(Data records)
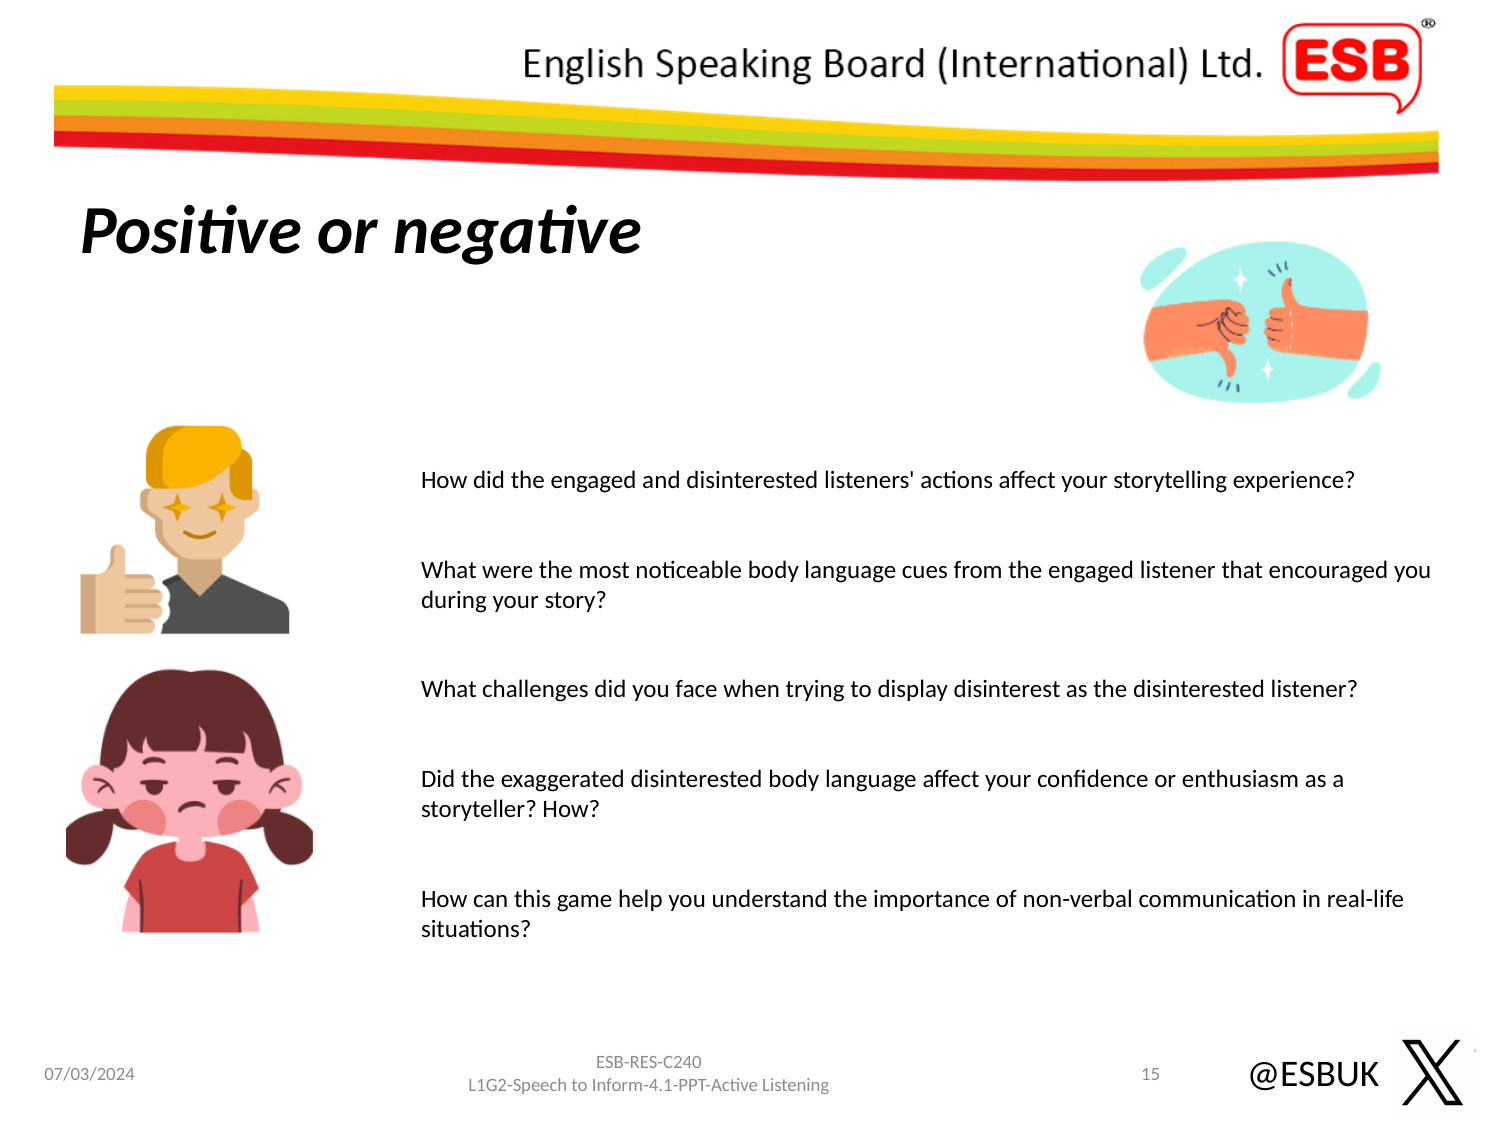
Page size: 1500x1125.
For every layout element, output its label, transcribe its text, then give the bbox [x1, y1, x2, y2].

picture [1136, 209, 1395, 420]
footer ESB-RES-C240 L1G2-Speech to Inform-4.1-PPT-Active Listening [395, 1042, 902, 1103]
picture [66, 419, 331, 963]
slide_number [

* EXERCISE REQUIREMENTS
Word for word, print every record, and leave out any picture.

* WRITTEN SOLUTION
Page size: 1500x1125.
For every layout element, output its label, transcribe its text, then give the bbox [x1, y1, x2, y2].

picture [1136, 209, 1395, 420]
footer ESB-RES-C240 L1G2-Speech to Inform-4.1-PPT-Active Listening [395, 1042, 902, 1103]
picture [66, 419, 331, 963]
slide_number [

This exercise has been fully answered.